Data section
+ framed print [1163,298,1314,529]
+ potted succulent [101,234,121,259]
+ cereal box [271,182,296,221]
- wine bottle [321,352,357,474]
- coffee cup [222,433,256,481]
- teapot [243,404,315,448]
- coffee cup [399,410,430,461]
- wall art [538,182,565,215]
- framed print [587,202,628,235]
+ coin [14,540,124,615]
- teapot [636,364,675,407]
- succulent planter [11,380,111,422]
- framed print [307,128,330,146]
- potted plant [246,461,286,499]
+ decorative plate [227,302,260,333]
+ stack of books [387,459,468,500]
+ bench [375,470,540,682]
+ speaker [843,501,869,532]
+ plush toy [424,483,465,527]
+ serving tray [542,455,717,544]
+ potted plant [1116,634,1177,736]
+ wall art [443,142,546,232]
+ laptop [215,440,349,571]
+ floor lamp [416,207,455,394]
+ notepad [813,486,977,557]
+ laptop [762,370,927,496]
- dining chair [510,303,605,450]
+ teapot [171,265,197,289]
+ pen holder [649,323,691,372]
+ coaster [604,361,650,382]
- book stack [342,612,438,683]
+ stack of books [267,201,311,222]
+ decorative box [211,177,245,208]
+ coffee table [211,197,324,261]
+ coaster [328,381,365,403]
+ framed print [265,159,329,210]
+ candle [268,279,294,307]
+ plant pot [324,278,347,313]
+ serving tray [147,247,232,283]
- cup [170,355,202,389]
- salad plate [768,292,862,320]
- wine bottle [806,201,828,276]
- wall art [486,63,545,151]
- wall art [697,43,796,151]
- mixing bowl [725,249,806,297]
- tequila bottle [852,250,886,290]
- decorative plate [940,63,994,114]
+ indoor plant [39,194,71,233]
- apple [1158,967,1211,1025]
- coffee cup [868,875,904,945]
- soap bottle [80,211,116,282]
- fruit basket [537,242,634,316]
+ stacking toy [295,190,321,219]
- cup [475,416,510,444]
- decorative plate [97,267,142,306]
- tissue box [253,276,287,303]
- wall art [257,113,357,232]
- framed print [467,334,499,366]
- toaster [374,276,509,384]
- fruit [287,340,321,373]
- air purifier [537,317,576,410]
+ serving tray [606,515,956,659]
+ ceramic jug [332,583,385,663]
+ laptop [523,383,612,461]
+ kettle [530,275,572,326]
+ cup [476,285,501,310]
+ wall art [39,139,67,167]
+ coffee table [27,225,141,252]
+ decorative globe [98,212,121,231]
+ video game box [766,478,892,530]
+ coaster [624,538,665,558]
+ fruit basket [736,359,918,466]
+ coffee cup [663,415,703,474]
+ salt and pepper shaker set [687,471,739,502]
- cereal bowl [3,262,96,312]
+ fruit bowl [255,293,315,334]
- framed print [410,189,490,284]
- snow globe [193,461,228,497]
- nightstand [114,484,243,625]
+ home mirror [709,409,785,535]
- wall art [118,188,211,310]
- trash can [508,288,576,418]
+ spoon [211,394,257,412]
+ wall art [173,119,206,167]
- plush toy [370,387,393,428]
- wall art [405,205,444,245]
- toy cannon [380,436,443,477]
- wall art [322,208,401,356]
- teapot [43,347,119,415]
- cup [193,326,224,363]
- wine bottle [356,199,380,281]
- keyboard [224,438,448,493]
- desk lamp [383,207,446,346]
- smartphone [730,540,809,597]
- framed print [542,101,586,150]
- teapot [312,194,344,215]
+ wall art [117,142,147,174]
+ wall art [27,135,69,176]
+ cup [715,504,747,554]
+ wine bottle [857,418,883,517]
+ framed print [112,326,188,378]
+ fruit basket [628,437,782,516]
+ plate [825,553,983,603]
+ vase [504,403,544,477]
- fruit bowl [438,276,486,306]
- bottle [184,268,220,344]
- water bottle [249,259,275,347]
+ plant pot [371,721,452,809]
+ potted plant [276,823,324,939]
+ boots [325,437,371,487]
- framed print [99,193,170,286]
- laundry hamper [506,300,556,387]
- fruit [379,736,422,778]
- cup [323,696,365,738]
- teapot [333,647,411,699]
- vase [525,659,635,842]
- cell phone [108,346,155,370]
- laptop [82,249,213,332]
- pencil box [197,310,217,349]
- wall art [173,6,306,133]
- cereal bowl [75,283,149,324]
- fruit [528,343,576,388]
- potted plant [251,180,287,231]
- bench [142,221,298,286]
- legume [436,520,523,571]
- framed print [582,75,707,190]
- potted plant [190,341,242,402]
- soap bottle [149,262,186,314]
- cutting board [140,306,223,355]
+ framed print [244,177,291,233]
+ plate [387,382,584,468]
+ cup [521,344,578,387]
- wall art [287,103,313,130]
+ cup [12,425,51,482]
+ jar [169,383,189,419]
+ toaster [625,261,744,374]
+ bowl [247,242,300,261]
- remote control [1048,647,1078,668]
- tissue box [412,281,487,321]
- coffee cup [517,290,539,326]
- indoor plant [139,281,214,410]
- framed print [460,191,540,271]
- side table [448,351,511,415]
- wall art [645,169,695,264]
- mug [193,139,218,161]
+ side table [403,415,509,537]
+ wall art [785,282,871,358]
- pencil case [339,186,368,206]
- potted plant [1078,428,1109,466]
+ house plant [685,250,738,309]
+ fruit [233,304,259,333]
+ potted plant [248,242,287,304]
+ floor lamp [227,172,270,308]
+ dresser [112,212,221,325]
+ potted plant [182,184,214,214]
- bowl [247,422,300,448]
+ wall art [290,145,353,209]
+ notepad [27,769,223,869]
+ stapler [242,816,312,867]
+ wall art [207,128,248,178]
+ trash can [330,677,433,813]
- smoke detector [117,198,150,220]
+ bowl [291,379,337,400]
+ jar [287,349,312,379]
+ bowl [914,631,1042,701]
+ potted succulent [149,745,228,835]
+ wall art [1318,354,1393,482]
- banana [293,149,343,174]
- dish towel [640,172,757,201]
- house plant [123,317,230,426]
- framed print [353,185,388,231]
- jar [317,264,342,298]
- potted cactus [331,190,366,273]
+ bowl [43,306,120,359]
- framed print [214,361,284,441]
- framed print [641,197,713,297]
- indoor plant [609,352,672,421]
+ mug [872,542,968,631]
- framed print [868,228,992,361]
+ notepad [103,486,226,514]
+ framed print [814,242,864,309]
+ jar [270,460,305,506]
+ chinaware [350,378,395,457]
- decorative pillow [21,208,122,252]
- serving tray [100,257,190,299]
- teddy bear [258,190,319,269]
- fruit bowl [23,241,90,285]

Problem description
The response should consist of all the entries, copied without any alteration.

Task response
+ framed print [1163,298,1314,529]
+ potted succulent [101,234,121,259]
+ cereal box [271,182,296,221]
- wine bottle [321,352,357,474]
- coffee cup [222,433,256,481]
- teapot [243,404,315,448]
- coffee cup [399,410,430,461]
- wall art [538,182,565,215]
- framed print [587,202,628,235]
+ coin [14,540,124,615]
- teapot [636,364,675,407]
- succulent planter [11,380,111,422]
- framed print [307,128,330,146]
- potted plant [246,461,286,499]
+ decorative plate [227,302,260,333]
+ stack of books [387,459,468,500]
+ bench [375,470,540,682]
+ speaker [843,501,869,532]
+ plush toy [424,483,465,527]
+ serving tray [542,455,717,544]
+ potted plant [1116,634,1177,736]
+ wall art [443,142,546,232]
+ laptop [215,440,349,571]
+ floor lamp [416,207,455,394]
+ notepad [813,486,977,557]
+ laptop [762,370,927,496]
- dining chair [510,303,605,450]
+ teapot [171,265,197,289]
+ pen holder [649,323,691,372]
+ coaster [604,361,650,382]
- book stack [342,612,438,683]
+ stack of books [267,201,311,222]
+ decorative box [211,177,245,208]
+ coffee table [211,197,324,261]
+ coaster [328,381,365,403]
+ framed print [265,159,329,210]
+ candle [268,279,294,307]
+ plant pot [324,278,347,313]
+ serving tray [147,247,232,283]
- cup [170,355,202,389]
- salad plate [768,292,862,320]
- wine bottle [806,201,828,276]
- wall art [486,63,545,151]
- wall art [697,43,796,151]
- mixing bowl [725,249,806,297]
- tequila bottle [852,250,886,290]
- decorative plate [940,63,994,114]
+ indoor plant [39,194,71,233]
- apple [1158,967,1211,1025]
- coffee cup [868,875,904,945]
- soap bottle [80,211,116,282]
- fruit basket [537,242,634,316]
+ stacking toy [295,190,321,219]
- cup [475,416,510,444]
- decorative plate [97,267,142,306]
- tissue box [253,276,287,303]
- wall art [257,113,357,232]
- framed print [467,334,499,366]
- toaster [374,276,509,384]
- fruit [287,340,321,373]
- air purifier [537,317,576,410]
+ serving tray [606,515,956,659]
+ ceramic jug [332,583,385,663]
+ laptop [523,383,612,461]
+ kettle [530,275,572,326]
+ cup [476,285,501,310]
+ wall art [39,139,67,167]
+ coffee table [27,225,141,252]
+ decorative globe [98,212,121,231]
+ video game box [766,478,892,530]
+ coaster [624,538,665,558]
+ fruit basket [736,359,918,466]
+ coffee cup [663,415,703,474]
+ salt and pepper shaker set [687,471,739,502]
- cereal bowl [3,262,96,312]
+ fruit bowl [255,293,315,334]
- framed print [410,189,490,284]
- snow globe [193,461,228,497]
- nightstand [114,484,243,625]
+ home mirror [709,409,785,535]
- wall art [118,188,211,310]
- trash can [508,288,576,418]
+ spoon [211,394,257,412]
+ wall art [173,119,206,167]
- plush toy [370,387,393,428]
- wall art [405,205,444,245]
- toy cannon [380,436,443,477]
- wall art [322,208,401,356]
- teapot [43,347,119,415]
- cup [193,326,224,363]
- wine bottle [356,199,380,281]
- keyboard [224,438,448,493]
- desk lamp [383,207,446,346]
- smartphone [730,540,809,597]
- framed print [542,101,586,150]
- teapot [312,194,344,215]
+ wall art [117,142,147,174]
+ wall art [27,135,69,176]
+ cup [715,504,747,554]
+ wine bottle [857,418,883,517]
+ framed print [112,326,188,378]
+ fruit basket [628,437,782,516]
+ plate [825,553,983,603]
+ vase [504,403,544,477]
- fruit bowl [438,276,486,306]
- bottle [184,268,220,344]
- water bottle [249,259,275,347]
+ plant pot [371,721,452,809]
+ potted plant [276,823,324,939]
+ boots [325,437,371,487]
- framed print [99,193,170,286]
- laundry hamper [506,300,556,387]
- fruit [379,736,422,778]
- cup [323,696,365,738]
- teapot [333,647,411,699]
- vase [525,659,635,842]
- cell phone [108,346,155,370]
- laptop [82,249,213,332]
- pencil box [197,310,217,349]
- wall art [173,6,306,133]
- cereal bowl [75,283,149,324]
- fruit [528,343,576,388]
- potted plant [251,180,287,231]
- bench [142,221,298,286]
- legume [436,520,523,571]
- framed print [582,75,707,190]
- potted plant [190,341,242,402]
- soap bottle [149,262,186,314]
- cutting board [140,306,223,355]
+ framed print [244,177,291,233]
+ plate [387,382,584,468]
+ cup [521,344,578,387]
- wall art [287,103,313,130]
+ cup [12,425,51,482]
+ jar [169,383,189,419]
+ toaster [625,261,744,374]
+ bowl [247,242,300,261]
- remote control [1048,647,1078,668]
- tissue box [412,281,487,321]
- coffee cup [517,290,539,326]
- indoor plant [139,281,214,410]
- framed print [460,191,540,271]
- side table [448,351,511,415]
- wall art [645,169,695,264]
- mug [193,139,218,161]
+ side table [403,415,509,537]
+ wall art [785,282,871,358]
- pencil case [339,186,368,206]
- potted plant [1078,428,1109,466]
+ house plant [685,250,738,309]
+ fruit [233,304,259,333]
+ potted plant [248,242,287,304]
+ floor lamp [227,172,270,308]
+ dresser [112,212,221,325]
+ potted plant [182,184,214,214]
- bowl [247,422,300,448]
+ wall art [290,145,353,209]
+ notepad [27,769,223,869]
+ stapler [242,816,312,867]
+ wall art [207,128,248,178]
+ trash can [330,677,433,813]
- smoke detector [117,198,150,220]
+ bowl [291,379,337,400]
+ jar [287,349,312,379]
+ bowl [914,631,1042,701]
+ potted succulent [149,745,228,835]
+ wall art [1318,354,1393,482]
- banana [293,149,343,174]
- dish towel [640,172,757,201]
- house plant [123,317,230,426]
- framed print [353,185,388,231]
- jar [317,264,342,298]
- potted cactus [331,190,366,273]
+ bowl [43,306,120,359]
- framed print [214,361,284,441]
- framed print [641,197,713,297]
- indoor plant [609,352,672,421]
+ mug [872,542,968,631]
- framed print [868,228,992,361]
+ notepad [103,486,226,514]
+ framed print [814,242,864,309]
+ jar [270,460,305,506]
+ chinaware [350,378,395,457]
- decorative pillow [21,208,122,252]
- serving tray [100,257,190,299]
- teddy bear [258,190,319,269]
- fruit bowl [23,241,90,285]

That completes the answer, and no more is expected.